# Weak fish



## armyvet4583 (Dec 16, 2015)

So today I hooked a fish that kinda looked like a speckled trout without Specks. After consulting google and dnr for regs. Found out it was a weak fish.  Today is the first time any of the 3 of us fishing have ever seen one. Today we had  two one went back other came home. Question is how often do any of you catch them? Also we were around Jekyll island.


----------



## shotgunhales (Dec 16, 2015)

there around just not near as plentiful as specs. we have certain holes we catch them at.


----------



## fuelman1 (Dec 16, 2015)

Back in the mid eighties I was stationed in Mayport FL. That is almost all we caught down there along the jetties at the mouth of the St Johns River.
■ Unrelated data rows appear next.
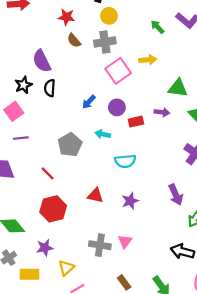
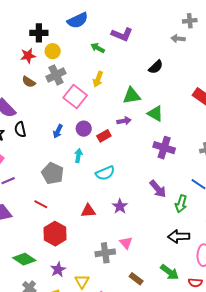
red star: (66, 17) -> (28, 56), moved
yellow arrow: (148, 60) -> (98, 79), turned 133
cyan arrow: (103, 134) -> (78, 156), turned 104

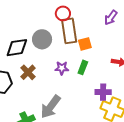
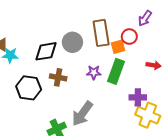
red circle: (63, 13) -> (129, 37), moved
green rectangle: (83, 67) -> (116, 71), size x1.6
brown cross: (28, 72) -> (58, 77), turned -35

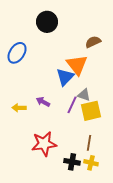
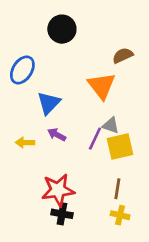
blue triangle: (65, 77) -> (49, 103), moved
black cross: (72, 162) -> (62, 214), moved

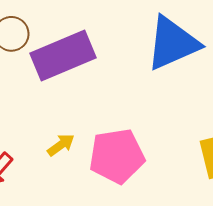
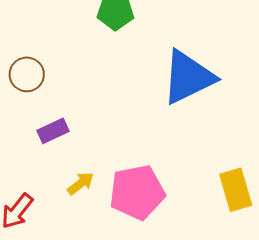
purple rectangle: (63, 56) -> (53, 131), moved, size x0.5

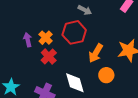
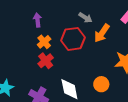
purple arrow: (28, 40) -> (37, 20), moved
orange arrow: (96, 53) -> (102, 33), moved

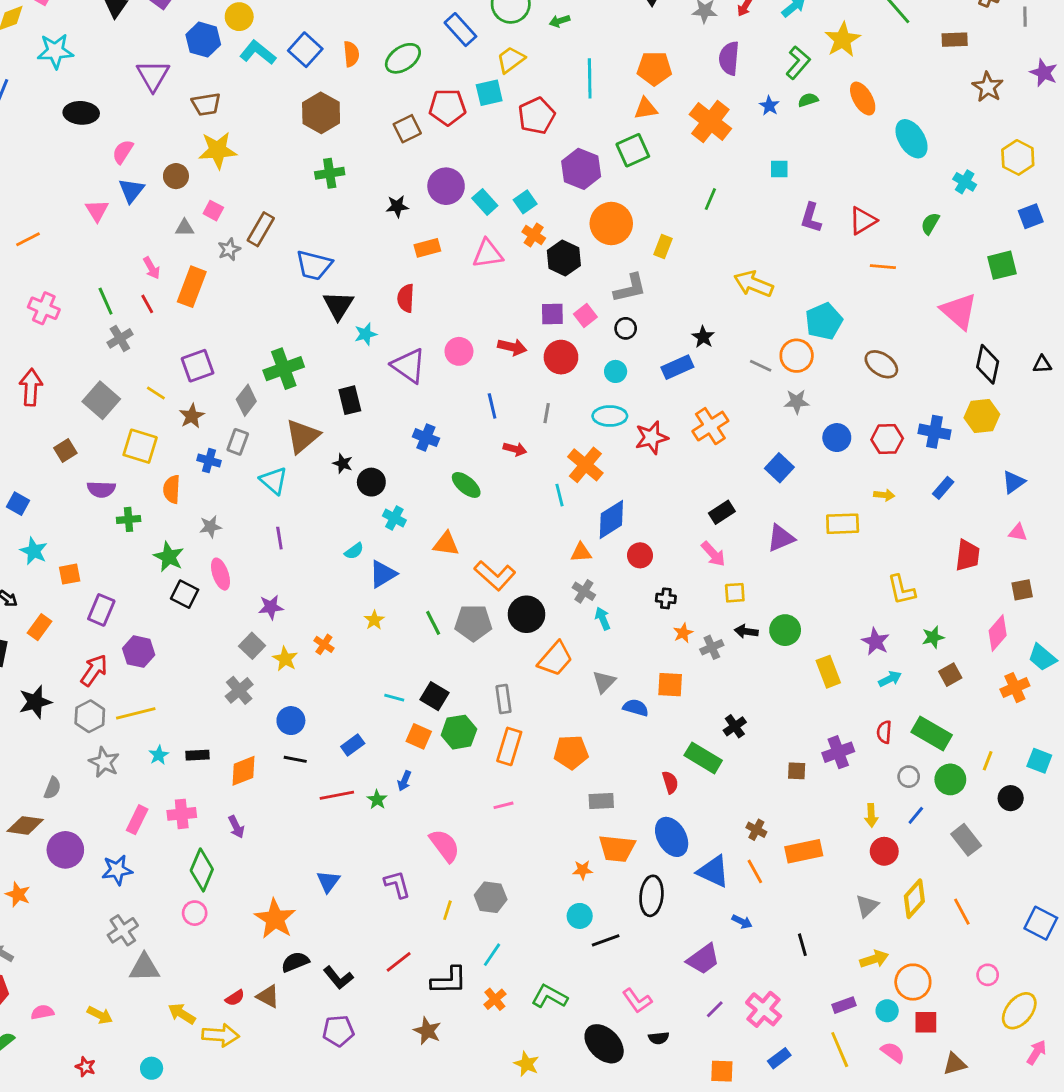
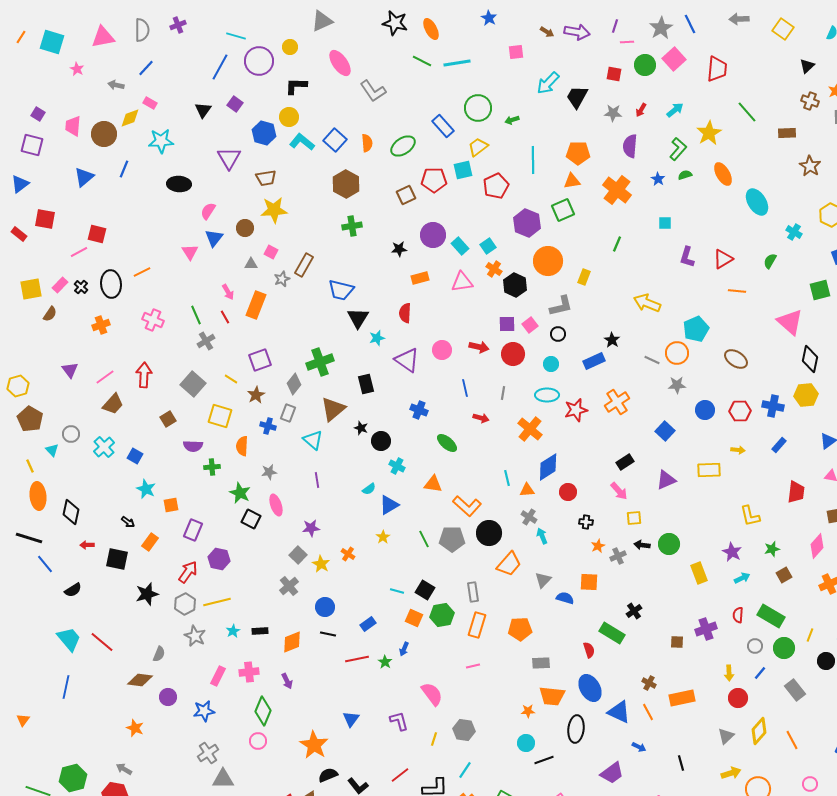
cyan line: (560, 495) -> (507, 478), moved
purple circle: (65, 850) -> (168, 697), size x0.7

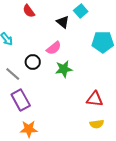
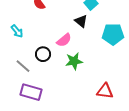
black triangle: (63, 22) -> (81, 21), moved
purple rectangle: (21, 100) -> (31, 92), turned -45

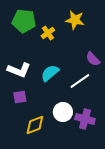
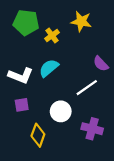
cyan semicircle: (50, 73) -> (49, 68), moved
white circle: (63, 112) -> (61, 111), moved
yellow diamond: (35, 125) -> (38, 135), turned -50

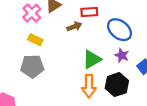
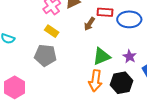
brown arrow: (74, 26) -> (89, 24), turned 136
blue ellipse: (120, 30) -> (129, 19), moved, turned -45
They were thick. I caught a few this summer around Sapelo Sound. The are very tasty. Very much like a trout.


----------



## Bream Pole (Dec 16, 2015)

Is this the same fish come call a "summer trout" and in Fla. are often called "yellow mouths"


----------



## Knotmuch (Dec 17, 2015)

paddler said:


> Is this the same fish come call a "summer trout" and in Fla. are often called "yellow mouths"



The one and same


----------



## cableguychris (Dec 17, 2015)

Is that also what some call a white trout in the panhandle of Fla?


----------



## BriarPatch99 (Dec 17, 2015)

GA Limit of one per day ... unless it has changed ... 13" min. also...


----------



## armyvet4583 (Dec 18, 2015)

BriarPatch99 said:


> GA Limit of one per day ... unless it has changed ... 13" min. also...



Yes as i read regs one a day. 13In min.


----------



## Day trip (Dec 18, 2015)

I've only caught one in the last 4-5 years.  It was out on CCA reef.


----------



## Pate55 (Dec 19, 2015)

You can get in  to them thick at F reef this time of year. The meat is too mushy for me.


----------



## Bream Pole (Dec 19, 2015)

Weak fish or summer trout or yellow mouth need to be left in the cooler on ice for at least 24 hours before cleaning and cooking.  Keeps from being mushy.  I attempted to fry some immediately upon getting home years ago and they literally fell apart in the hot grease.  Learned the hard way to let them sit on ice after catching.


----------



## Flaustin1 (Dec 19, 2015)

Caught what would've been a cooler full of them over the summer on Tybee.  Too bad I could only keep one.


----------



## Cashvaluerecovery (Dec 20, 2015)

cableguychris said:


> Is that also what some call a white trout in the panhandle of Fla?



 Not the same. White trout dont get anywhere near as big as weak fish. Weak fish can get as big as specs where the panhandle white trout would be a real nice catch at 13 inches. White trout are also better tablefare, no mush.


----------



## Redbow (Jan 27, 2016)

Here in NC we are only allowed 1 Summer Trout or Weakfish per person per day also. They don't eat as good as a Speckled Trout but I still like them. You mostly catch the Weakfish where there is a washed out hole or drop off here. I don't like to keep them unless they are at least 15 inches in length, you can keep them here at 12.. Many folks around our coastal area ignore the creel limit on Weakfish and keep what they catch. We caught hundreds of them last fall, most too small to keep but most days we managed to catch 2 for the fry pan..


----------



## southgabowhunter (Jan 28, 2016)

From now until April or so they are stacked at the nearshore reefs. Caught a 27" one out there a few years back


----------